* [EXERCISE INSTRUCTIONS]: An exact copy of every record is the required answer.

* [Collected data entries]:
----

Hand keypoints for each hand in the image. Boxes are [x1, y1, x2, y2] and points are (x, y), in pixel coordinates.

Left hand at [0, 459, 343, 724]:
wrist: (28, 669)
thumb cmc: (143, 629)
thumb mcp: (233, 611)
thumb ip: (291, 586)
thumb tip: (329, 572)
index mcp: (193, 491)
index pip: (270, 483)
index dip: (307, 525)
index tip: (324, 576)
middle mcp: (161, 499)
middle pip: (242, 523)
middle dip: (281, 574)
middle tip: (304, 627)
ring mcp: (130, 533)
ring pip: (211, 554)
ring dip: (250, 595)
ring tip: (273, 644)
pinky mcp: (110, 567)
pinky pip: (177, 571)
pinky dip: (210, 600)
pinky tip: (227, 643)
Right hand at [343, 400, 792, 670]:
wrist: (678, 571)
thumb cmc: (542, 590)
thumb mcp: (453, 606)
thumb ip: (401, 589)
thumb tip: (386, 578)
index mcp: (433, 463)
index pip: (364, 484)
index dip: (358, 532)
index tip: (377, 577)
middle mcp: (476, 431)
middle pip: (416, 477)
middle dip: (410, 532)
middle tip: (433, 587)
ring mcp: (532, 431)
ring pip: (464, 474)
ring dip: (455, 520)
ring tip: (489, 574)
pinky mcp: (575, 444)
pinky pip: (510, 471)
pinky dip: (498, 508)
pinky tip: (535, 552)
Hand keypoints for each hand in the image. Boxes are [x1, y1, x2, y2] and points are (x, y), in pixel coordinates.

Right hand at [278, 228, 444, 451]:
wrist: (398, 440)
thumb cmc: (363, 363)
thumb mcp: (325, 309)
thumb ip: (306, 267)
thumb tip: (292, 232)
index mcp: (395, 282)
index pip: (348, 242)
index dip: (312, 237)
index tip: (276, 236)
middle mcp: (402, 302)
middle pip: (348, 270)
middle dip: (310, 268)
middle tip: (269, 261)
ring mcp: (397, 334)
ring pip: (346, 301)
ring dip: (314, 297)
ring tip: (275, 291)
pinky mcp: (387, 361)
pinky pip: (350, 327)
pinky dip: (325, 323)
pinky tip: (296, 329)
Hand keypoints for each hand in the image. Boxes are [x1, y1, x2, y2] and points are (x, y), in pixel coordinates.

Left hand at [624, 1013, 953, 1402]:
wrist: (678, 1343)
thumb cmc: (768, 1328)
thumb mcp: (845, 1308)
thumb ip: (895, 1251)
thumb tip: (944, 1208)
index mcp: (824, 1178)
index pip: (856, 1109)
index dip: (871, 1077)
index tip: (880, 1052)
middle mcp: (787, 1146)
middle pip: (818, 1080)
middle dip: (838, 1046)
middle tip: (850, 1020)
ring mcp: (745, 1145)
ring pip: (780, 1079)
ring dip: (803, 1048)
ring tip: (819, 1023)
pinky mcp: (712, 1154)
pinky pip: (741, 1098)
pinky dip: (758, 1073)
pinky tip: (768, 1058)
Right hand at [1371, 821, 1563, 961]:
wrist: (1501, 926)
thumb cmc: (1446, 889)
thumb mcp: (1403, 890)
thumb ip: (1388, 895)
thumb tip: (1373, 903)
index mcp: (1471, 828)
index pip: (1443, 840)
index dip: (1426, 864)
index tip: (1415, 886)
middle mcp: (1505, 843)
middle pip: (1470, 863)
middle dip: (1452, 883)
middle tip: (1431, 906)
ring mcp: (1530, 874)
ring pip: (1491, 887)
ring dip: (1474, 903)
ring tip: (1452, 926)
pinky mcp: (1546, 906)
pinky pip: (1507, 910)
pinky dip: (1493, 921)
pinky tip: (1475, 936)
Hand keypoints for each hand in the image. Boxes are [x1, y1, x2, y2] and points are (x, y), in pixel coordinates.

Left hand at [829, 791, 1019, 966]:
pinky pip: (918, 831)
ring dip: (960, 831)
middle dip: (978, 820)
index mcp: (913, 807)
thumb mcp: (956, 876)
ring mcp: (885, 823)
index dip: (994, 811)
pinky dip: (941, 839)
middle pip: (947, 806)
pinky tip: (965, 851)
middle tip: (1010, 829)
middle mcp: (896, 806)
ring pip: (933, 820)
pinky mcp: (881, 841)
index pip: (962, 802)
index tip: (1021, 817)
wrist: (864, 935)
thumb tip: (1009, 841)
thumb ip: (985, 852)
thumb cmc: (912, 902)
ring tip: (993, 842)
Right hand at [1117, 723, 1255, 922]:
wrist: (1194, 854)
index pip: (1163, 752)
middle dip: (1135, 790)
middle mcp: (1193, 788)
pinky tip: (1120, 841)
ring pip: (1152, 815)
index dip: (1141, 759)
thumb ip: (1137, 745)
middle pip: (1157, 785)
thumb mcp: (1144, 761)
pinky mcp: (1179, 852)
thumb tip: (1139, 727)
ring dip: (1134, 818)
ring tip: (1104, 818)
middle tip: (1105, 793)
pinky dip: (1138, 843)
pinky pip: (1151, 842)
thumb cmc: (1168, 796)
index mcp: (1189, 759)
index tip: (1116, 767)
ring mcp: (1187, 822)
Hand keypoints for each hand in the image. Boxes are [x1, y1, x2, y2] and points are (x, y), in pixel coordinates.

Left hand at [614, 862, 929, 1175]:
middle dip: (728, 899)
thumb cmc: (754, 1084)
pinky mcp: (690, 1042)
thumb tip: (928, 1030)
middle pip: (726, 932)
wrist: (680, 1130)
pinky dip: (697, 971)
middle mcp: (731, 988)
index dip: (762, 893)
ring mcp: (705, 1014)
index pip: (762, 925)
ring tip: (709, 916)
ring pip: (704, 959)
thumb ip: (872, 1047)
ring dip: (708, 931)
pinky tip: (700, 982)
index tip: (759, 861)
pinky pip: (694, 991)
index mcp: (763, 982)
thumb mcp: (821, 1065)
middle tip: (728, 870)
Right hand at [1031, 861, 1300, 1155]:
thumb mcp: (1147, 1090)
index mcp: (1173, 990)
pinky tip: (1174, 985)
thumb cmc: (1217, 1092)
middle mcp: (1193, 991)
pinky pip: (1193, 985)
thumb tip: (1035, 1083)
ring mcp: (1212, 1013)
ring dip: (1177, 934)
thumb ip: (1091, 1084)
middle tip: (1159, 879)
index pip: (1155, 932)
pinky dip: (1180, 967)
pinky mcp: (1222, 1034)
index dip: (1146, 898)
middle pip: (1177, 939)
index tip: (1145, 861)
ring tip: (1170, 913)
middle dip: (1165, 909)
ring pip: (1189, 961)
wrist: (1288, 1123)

----

* [RESULT FOR THIS EXERCISE]:
Hand keypoints for each hand in the image. Boxes are [x1, y1, x2, y2] and points are (x, y), in pixel coordinates.

Left hand at [0, 459, 343, 724]:
wrist: (28, 669)
thumb cmc: (143, 629)
thumb mcp: (233, 611)
thumb ip: (291, 586)
thumb tip: (329, 572)
index mcp: (193, 491)
index pip: (270, 483)
index dip: (307, 525)
index tip: (324, 576)
middle mcp: (161, 499)
middle pip: (242, 523)
middle dip: (281, 574)
middle tip: (304, 627)
ring mcp: (130, 533)
ring pip: (211, 554)
ring dip: (250, 595)
ring tip: (273, 644)
pinky mcp: (110, 567)
pinky pip: (177, 571)
pinky dip: (210, 600)
pinky tip: (227, 643)
Right hand at [343, 400, 792, 670]:
wrist: (678, 571)
thumb cmc: (542, 590)
thumb mcp: (453, 606)
thumb ip: (401, 589)
thumb tip: (386, 578)
index mcp: (433, 463)
index pip: (364, 484)
index dip: (358, 532)
index tip: (377, 577)
middle mcp: (476, 431)
middle pip: (416, 477)
middle dip: (410, 532)
middle tip: (433, 587)
ring mcp: (532, 431)
ring pip: (464, 474)
ring dip: (455, 520)
ring tip: (489, 574)
pinky mcp: (575, 444)
pinky pip: (510, 471)
pinky dip: (498, 508)
pinky tip: (535, 552)
Hand keypoints for each hand in the image. Boxes are [x1, y1, x2, y2] and points are (x, y), in pixel coordinates.

Right hand at [278, 228, 444, 451]:
wrist: (398, 440)
thumb cmc: (363, 363)
thumb mcp: (325, 309)
thumb ip: (306, 267)
thumb tip: (292, 232)
index mcp: (395, 282)
index pip: (348, 242)
index dip: (312, 237)
index tip: (276, 236)
middle mcp: (402, 302)
middle pip: (348, 270)
middle dip: (310, 268)
middle tip: (269, 261)
ring mcp: (397, 334)
ring pip: (346, 301)
ring dip: (314, 297)
ring tip: (275, 291)
pinky mcp: (387, 361)
pinky pip: (350, 327)
pinky dip: (325, 323)
pinky tip: (296, 329)
Hand keypoints for each hand in the image. Boxes are [x1, y1, x2, y2] and points are (x, y), in pixel coordinates.

Left hand at [624, 1013, 953, 1402]:
wrist: (678, 1343)
thumb cmc: (768, 1328)
thumb mcp: (845, 1308)
thumb ip: (895, 1251)
thumb tip: (944, 1208)
index mcp: (824, 1178)
index pip: (856, 1109)
index dip: (871, 1077)
index tip: (880, 1052)
middle mcp: (787, 1146)
middle pip: (818, 1080)
middle dip: (838, 1046)
middle tip: (850, 1020)
ring mcp: (745, 1145)
ring pip: (780, 1079)
ring dip: (803, 1048)
ring tip: (819, 1023)
pinky mcp: (712, 1154)
pinky pip: (741, 1098)
pinky dip: (758, 1073)
pinky tip: (768, 1058)
Right hand at [1371, 821, 1563, 961]:
wrist: (1501, 926)
thumb cmc: (1446, 889)
thumb mcp: (1403, 890)
thumb ip: (1388, 895)
thumb tip: (1373, 903)
index mcp: (1471, 828)
index pip: (1443, 840)
index dip: (1426, 864)
index tip: (1415, 886)
middle mcp: (1505, 843)
middle pip: (1470, 863)
middle dip: (1452, 883)
middle tip: (1431, 906)
ring mcp: (1530, 874)
ring pip: (1491, 887)
ring dip: (1474, 903)
ring tip: (1452, 926)
pinky mcp: (1546, 906)
pinky pip: (1507, 910)
pinky dip: (1493, 921)
pinky tip: (1475, 936)
Hand keypoints for each hand in the image. Boxes are [x1, y1, x2, y2] and points are (x, y), in pixel coordinates.

Left hand at [829, 791, 1019, 966]:
pinky pip: (918, 831)
ring dip: (960, 831)
middle dip: (978, 820)
index mcp: (913, 807)
thumb mcp: (956, 876)
ring mcp: (885, 823)
index dip: (994, 811)
pinky dip: (941, 839)
middle pip: (947, 806)
pinky tip: (965, 851)
middle tip: (1010, 829)
middle mcp: (896, 806)
ring pip: (933, 820)
pinky mcp: (881, 841)
index pip: (962, 802)
index tip: (1021, 817)
wrist: (864, 935)
thumb tip: (1009, 841)
thumb ip: (985, 852)
thumb cmc: (912, 902)
ring tip: (993, 842)
Right hand at [1117, 723, 1255, 922]:
wrist: (1194, 854)
index pip: (1163, 752)
middle dip: (1135, 790)
middle mcp: (1193, 788)
pinky tip: (1120, 841)
ring pip: (1152, 815)
index dip: (1141, 759)
thumb ip: (1137, 745)
middle pip: (1157, 785)
thumb mcp: (1144, 761)
pinky mcp: (1179, 852)
thumb tip: (1139, 727)
ring dip: (1134, 818)
ring tip: (1104, 818)
middle tip: (1105, 793)
pinky dip: (1138, 843)
pinky pip: (1151, 842)
thumb cmc: (1168, 796)
index mcp: (1189, 759)
index tip: (1116, 767)
ring mcp: (1187, 822)
Hand keypoints for each hand in the image. Boxes are [x1, y1, x2, y2] and points are (x, y), in pixel coordinates.

Left hand at [614, 862, 929, 1175]:
middle dip: (728, 899)
thumb cmc: (754, 1084)
pinky mcp: (690, 1042)
thumb tip: (928, 1030)
middle pip: (726, 932)
wrist: (680, 1130)
pinky dip: (697, 971)
middle mcp: (731, 988)
index dip: (762, 893)
ring mcp: (705, 1014)
index pip: (762, 925)
ring tip: (709, 916)
ring pip: (704, 959)
thumb ip: (872, 1047)
ring dip: (708, 931)
pinky tip: (700, 982)
index tip: (759, 861)
pinky pip: (694, 991)
index mcp: (763, 982)
thumb mcp: (821, 1065)
middle tip: (728, 870)
Right hand at [1031, 861, 1300, 1155]:
thumb mcp: (1147, 1090)
index mcp: (1173, 990)
pinky tip: (1174, 985)
thumb cmc: (1217, 1092)
middle mcp: (1193, 991)
pinky pip: (1193, 985)
thumb tip: (1035, 1083)
ring mcp: (1212, 1013)
ring dip: (1177, 934)
thumb ip: (1091, 1084)
middle tip: (1159, 879)
index pip: (1155, 932)
pinky dip: (1180, 967)
pinky mcp: (1222, 1034)
index dip: (1146, 898)
middle pip: (1177, 939)
index tip: (1145, 861)
ring tip: (1170, 913)
middle dip: (1165, 909)
ring pip: (1189, 961)
wrist: (1288, 1123)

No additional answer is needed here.